Watching his son win gold at his first Olympics has come four years after cuts in funding from UK Sport meant Mr Wilson had to financially support his son as he rose through the world rankings.

He was eventually helped by Sheikh Ahmed Al Maktoum, a member of Dubai's ruling family.

The double trap gold medallist from the 2004 Athens Olympics saw enough potential in the Dorset marksman to offer to coach him for free.

Mr Wilson travelled to Dubai to train and the pair have been speaking regularly on the phone in the run up to the Olympics.

'Got the dedication'

"He's shown he can handle the atmosphere and the range," said Mr Wilson.

"There's so much support here from people from Dorset and friends he shoots with.

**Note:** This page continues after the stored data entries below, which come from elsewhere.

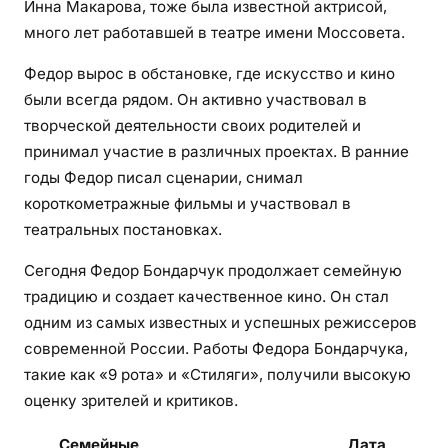
Инна Макарова, тоже была известной актрисой,
много лет работавшей в театре имени Моссовета.
Федор вырос в обстановке, где искусство и кино
были всегда рядом. Он активно участвовал в
творческой деятельности своих родителей и
принимал участие в различных проектах. В ранние
годы Федор писал сценарии, снимал
короткометражные фильмы и участвовал в
театральных постановках.
Сегодня Федор Бондарчук продолжает семейную
традицию и создает качественное кино. Он стал
одним из самых известных и успешных режиссеров
современной России. Работы Федора Бондарчука,
такие как «9 рота» и «Стиляги», получили высокую
оценку зрителей и критиков.
Семейные
Дата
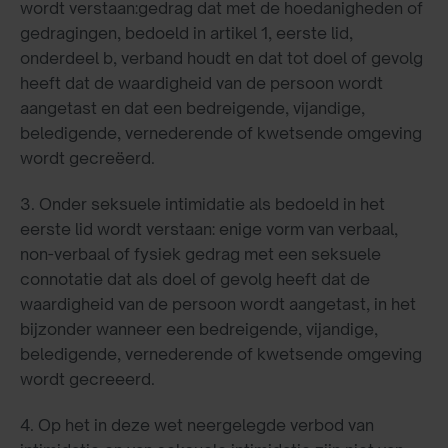
wordt verstaan:gedrag dat met de hoedanigheden of
gedragingen, bedoeld in artikel 1, eerste lid,
onderdeel b, verband houdt en dat tot doel of gevolg
heeft dat de waardigheid van de persoon wordt
aangetast en dat een bedreigende, vijandige,
beledigende, vernederende of kwetsende omgeving
wordt gecreëerd.
3. Onder seksuele intimidatie als bedoeld in het
eerste lid wordt verstaan: enige vorm van verbaal,
non-verbaal of fysiek gedrag met een seksuele
connotatie dat als doel of gevolg heeft dat de
waardigheid van de persoon wordt aangetast, in het
bijzonder wanneer een bedreigende, vijandige,
beledigende, vernederende of kwetsende omgeving
wordt gecreeerd.
4. Op het in deze wet neergelegde verbod van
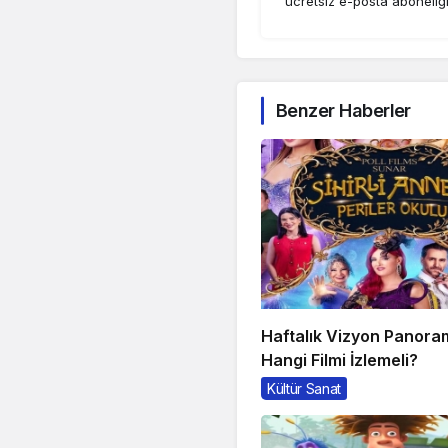
ücretsiz e-posta aboneliğ
Benzer Haberler
Haftalık Vizyon Panora
Hangi Filmi İzlemeli?
Kültür Sanat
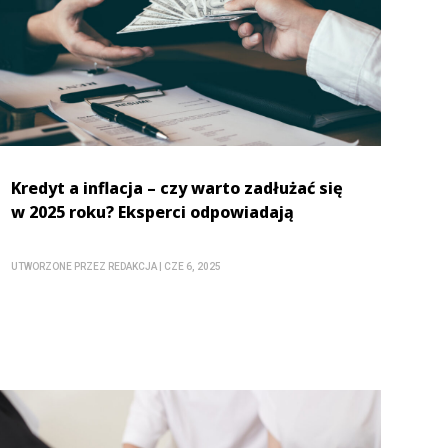
Kredyt a inflacja – czy warto zadłużać się
w 2025 roku? Eksperci odpowiadają
UTWORZONE PRZEZ
REDAKCJA
|
CZE 6, 2025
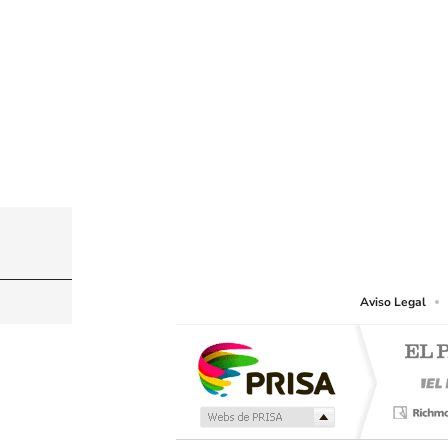
© PRISA MEDIA CHILE S.A. Todos los derechos r
PRISA MEDIA CHILE S.A. expresa su reserva de dere
o cualquier otro medio que se juzgue adecuado para 
Aviso Legal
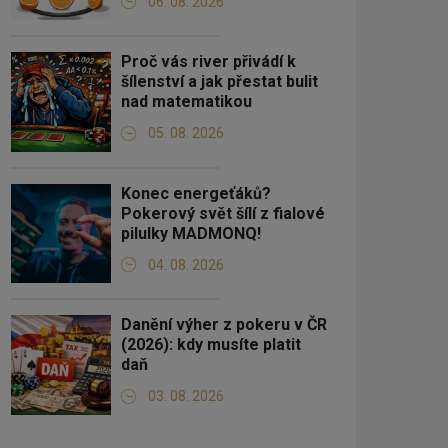
06. 08. 2026
Proč vás river přivádí k
šílenství a jak přestat bulit
nad matematikou
05. 08. 2026
Konec energeťáků?
Pokerový svět šílí z fialové
pilulky MADMONQ!
04. 08. 2026
Danění výher z pokeru v ČR
(2026): kdy musíte platit
daň
03. 08. 2026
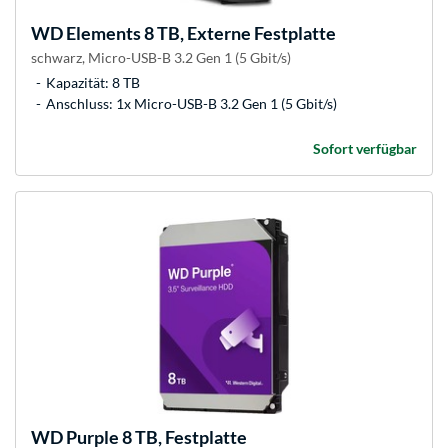
WD
Elements 8 TB, Externe Festplatte
schwarz, Micro-USB-B 3.2 Gen 1 (5 Gbit/s)
Kapazität: 8 TB
Anschluss: 1x Micro-USB-B 3.2 Gen 1 (5 Gbit/s)
Sofort verfügbar
WD
Purple 8 TB, Festplatte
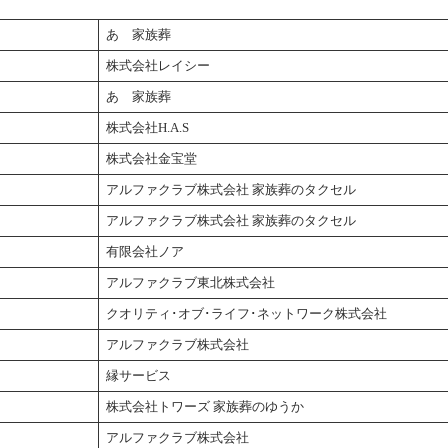
あゝ家族葬
株式会社レイシー
あゝ家族葬
株式会社H.A.S
株式会社金宝堂
アルファクラブ株式会社 家族葬のタクセル
アルファクラブ株式会社 家族葬のタクセル
有限会社ノア
アルファクラブ東北株式会社
クオリティ･オブ･ライフ･ネットワーク株式会社
アルファクラブ株式会社
縁サービス
株式会社トワーズ 家族葬のゆうか
アルファクラブ株式会社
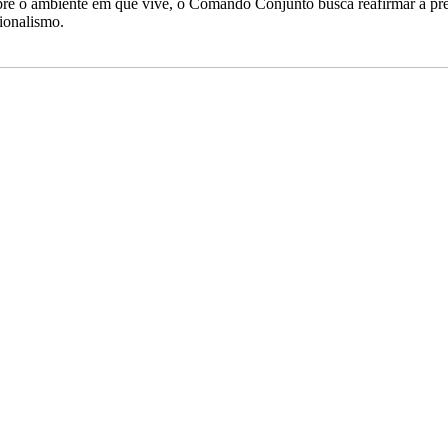
bre o ambiente em que vive, o Comando Conjunto busca reafirmar a pre
sionalismo.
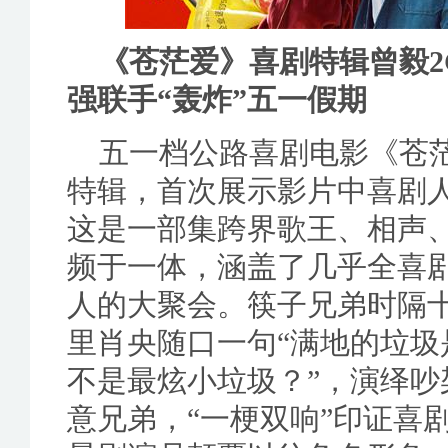
《苍茫爱》喜剧特辑曾毅2
强联手“轰炸”五一假期
五一档公路喜剧电影《苍
特辑，首次展示影片中喜剧
这是一部集跨界歌王、相声
频于一体，涵盖了几乎全喜
人的大聚会。筷子兄弟时隔
里肖央随口一句“满地的垃圾
不是最炫小垃圾？”，演绎
意兄弟，“一梗双响”印证喜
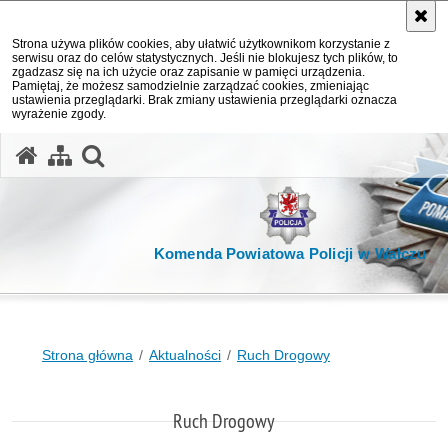
Strona używa plików cookies, aby ułatwić użytkownikom korzystanie z
serwisu oraz do celów statystycznych. Jeśli nie blokujesz tych plików, to
zgadzasz się na ich użycie oraz zapisanie w pamięci urządzenia.
Pamiętaj, że możesz samodzielnie zarządzać cookies, zmieniając
ustawienia przeglądarki. Brak zmiany ustawienia przeglądarki oznacza
wyrażenie zgody.
otwórz wyszukiwarkę
Komenda Powiatowa Policji w Wałczu
Strona główna
Aktualności
Ruch Drogowy
Ruch Drogowy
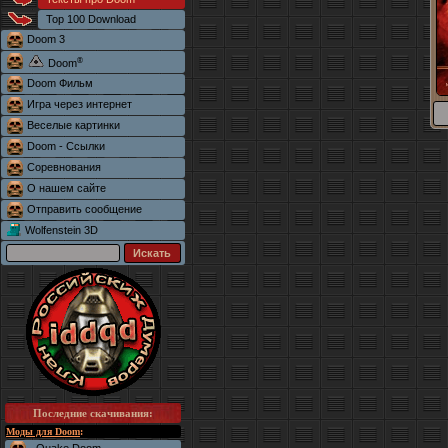
Top 100 Download
Doom 3
®
Doom
Doom Фильм
Игра через интернет
Веселые картинки
Doom - Ссылки
Соревнования
О нашем сайте
Отправить сообщение
Wolfenstein 3D
Последние скачивания
:
Моды для Doom
:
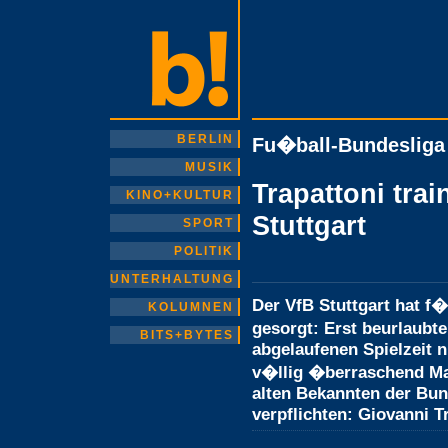
BERLIN
Fu�ball-Bundesliga 
MUSIK
Trapattoni trai
KINO+KULTUR
Stuttgart
SPORT
POLITIK
UNTERHALTUNG
Der VfB Stuttgart hat f
KOLUMNEN
gesorgt: Erst beurlaubte
BITS+BYTES
abgelaufenen Spielzeit 
v�llig �berraschend Ma
alten Bekannten der Bun
verpflichten: Giovanni T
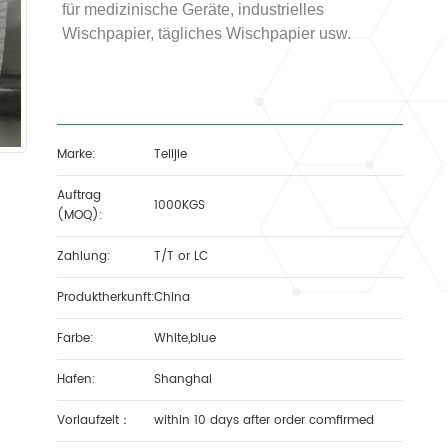
für medizinische Geräte, industrielles
Wischpapier, tägliches Wischpapier usw.
Marke:
Telijie
Auftrag
1000KGS
(MOQ):
Zahlung:
T/T or LC
Produktherkunft:
China
Farbe:
White,blue
Hafen:
Shanghai
Vorlaufzeit：
within 10 days after order comfirmed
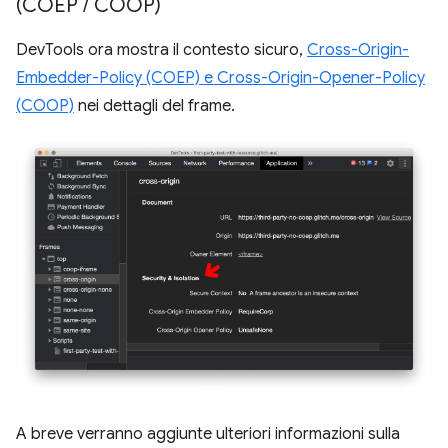
(COEP
/
COOP)
DevTools ora mostra il contesto sicuro,
Cross-Origin-
Embedder-Policy (COEP) e Cross-Origin-Opener-Policy
(COOP)
nei dettagli del frame.
A breve verranno aggiunte ulteriori informazioni sulla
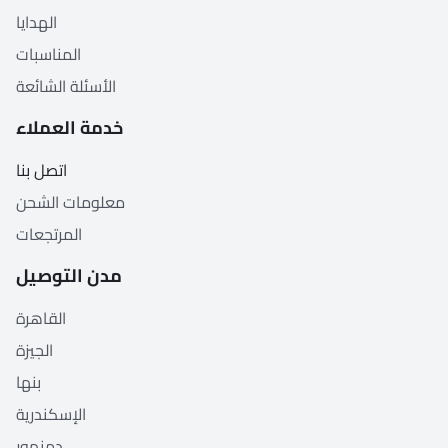
الهدايا
المناسبات
الأسئلة الشائعة
خدمة العملاء
اتصل بنا
معلومات الشحن
المرتجعات
مدن التوصيل
القاهرة
الجيزة
بنها
الإسكندرية
دمنهور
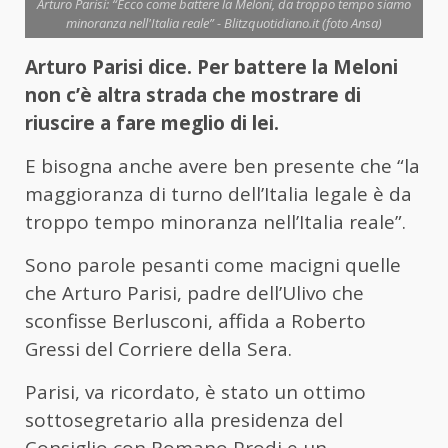
Arturo Parisi: “Ecco come battere la Meloni, da troppo tempo siamo
minoranza nell'Italia reale” - Blitzquotidiano.it (foto Ansa)
Arturo Parisi dice. Per battere la Meloni
non c’è altra strada che mostrare di
riuscire a fare meglio di lei.
E bisogna anche avere ben presente che “la
maggioranza di turno dell’Italia legale è da
troppo tempo minoranza nell’Italia reale”.
Sono parole pesanti come macigni quelle
che Arturo Parisi, padre dell’Ulivo che
sconfisse Berlusconi, affida a Roberto
Gressi del Corriere della Sera.
Parisi, va ricordato, è stato un ottimo
sottosegretario alla presidenza del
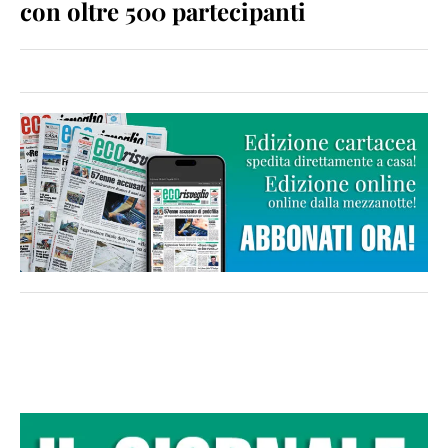
con oltre 500 partecipanti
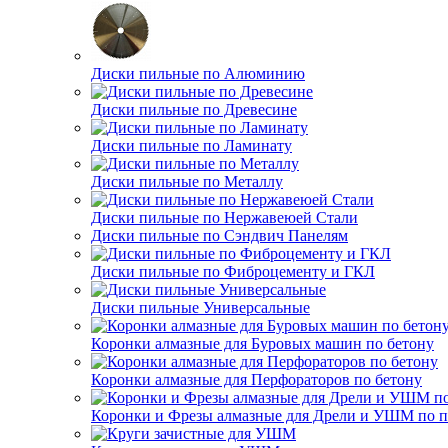
Диски пильные по Алюминию
Диски пильные по Древесине
Диски пильные по Ламинату
Диски пильные по Металлу
Диски пильные по Нержавеюей Стали
Диски пильные по Сэндвич Панелям
Диски пильные по Фиброцементу и ГКЛ
Диски пильные Универсальные
Коронки алмазные для Буровых машин по бетону
Коронки алмазные для Перфораторов по бетону
Коронки и Фрезы алмазные для Дрели и УШМ по п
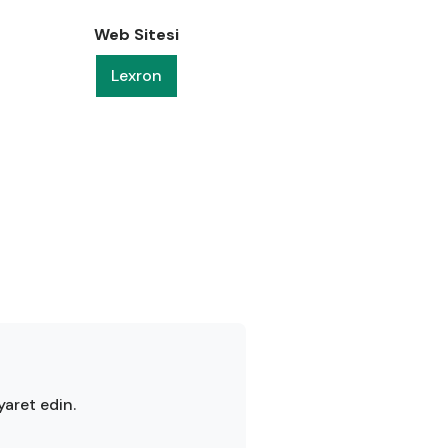
Web Sitesi
Lexron
yaret edin.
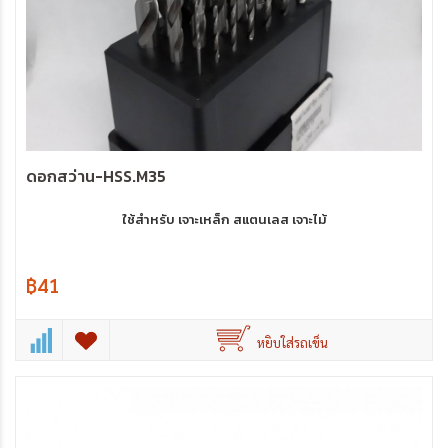
ดอกสว่าน-HSS.M35
ใช้สำหรับ เจาะเหล็ก สแตนเลส เจาะไม้
฿41
หยิบใส่รถเข็น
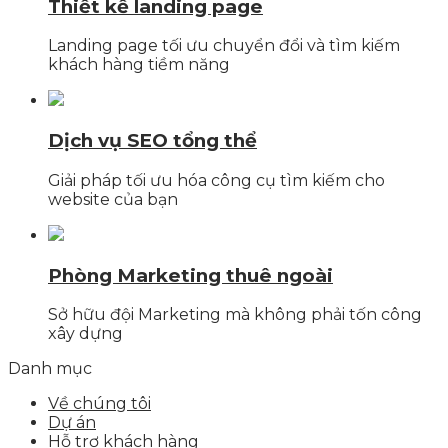
Thiết kế landing page
Landing page tối ưu chuyển đổi và tìm kiếm
khách hàng tiềm năng
Dịch vụ SEO tổng thể
Giải pháp tối ưu hóa công cụ tìm kiếm cho
website của bạn
Phòng Marketing thuê ngoài
Sở hữu đội Marketing mà không phải tốn công
xây dựng
Danh mục
Về chúng tôi
Dự án
Hỗ trợ khách hàng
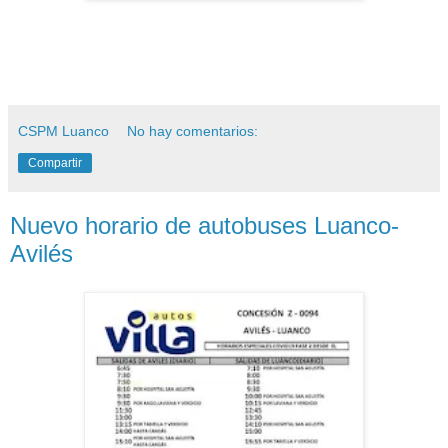
CSPM Luanco
No hay comentarios:
Compartir
Nuevo horario de autobuses Luanco-
Avilés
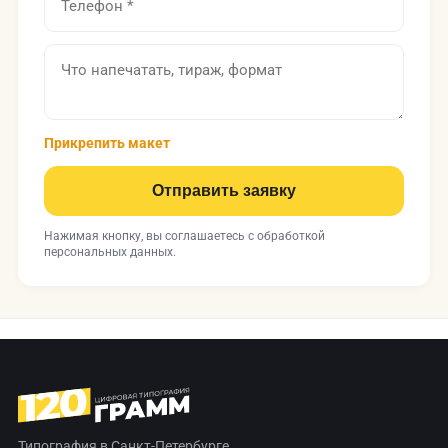
Прикрепить макет
Отправить заявку
Нажимая кнопку, вы соглашаетесь с
обработкой
персональных данных
.
Типография в Санкт-Петербурге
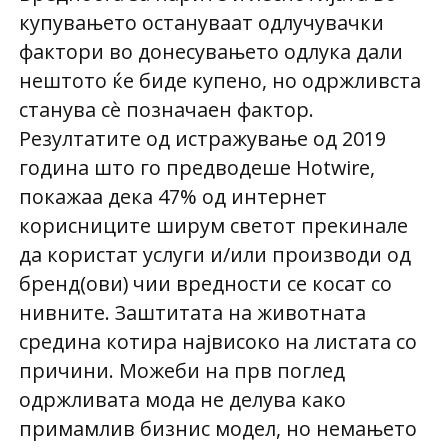
купувањето остануваат одлучувачки
фактори во донесувањето одлука дали
нештото ќе биде купено, но одржливста
станува сѐ позначаен фактор.
Резултатите од истражување од 2019
година што го предводеше Hotwire,
покажаа дека 47% од интернет
корисниците ширум светот прекинале
да користат услуги и/или производи од
бренд(ови) чии вредности се косат со
нивните. Заштитата на животната
средина котира највисоко на листата со
причини. Можеби на прв поглед
одржливата мода не делува како
примамлив бизнис модел, но немањето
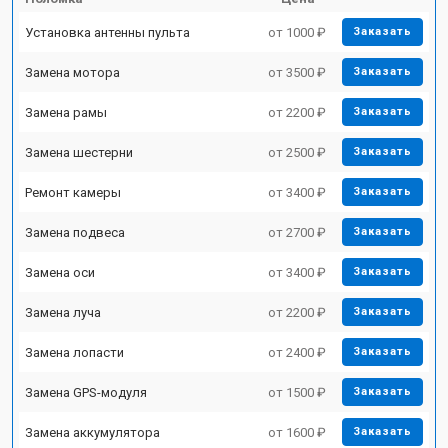
Установка антенны пульта
от 1000 ₽
Заказать
Замена мотора
от 3500 ₽
Заказать
Замена рамы
от 2200 ₽
Заказать
Замена шестерни
от 2500 ₽
Заказать
Ремонт камеры
от 3400 ₽
Заказать
Замена подвеса
от 2700 ₽
Заказать
Замена оси
от 3400 ₽
Заказать
Замена луча
от 2200 ₽
Заказать
Замена лопасти
от 2400 ₽
Заказать
Замена GPS-модуля
от 1500 ₽
Заказать
Замена аккумулятора
от 1600 ₽
Заказать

"He's always been one to make friends with other competitors - he's been playing ping pong with the Chinese and cricket with the Indians."

Much of Wilson's training has been done at the Southern Counties Shooting club.

Manager Kevin Newton was among those back at the club following the climax to the final at Woolwich.

He described the British number one, who he has known for 10 years, as "a very nice young man, always willing to help.

"He's a super shot and he's got the dedication - he eats, sleeps and dreams shooting," he added.

Mr Newton said British success at the Olympics was a boon for British shooting.

"It raises the profile of the sport. When Richard Faulds won gold in Sydney it did the sport no end of good, we had lots more people wanting to take part. It gives it a real boost."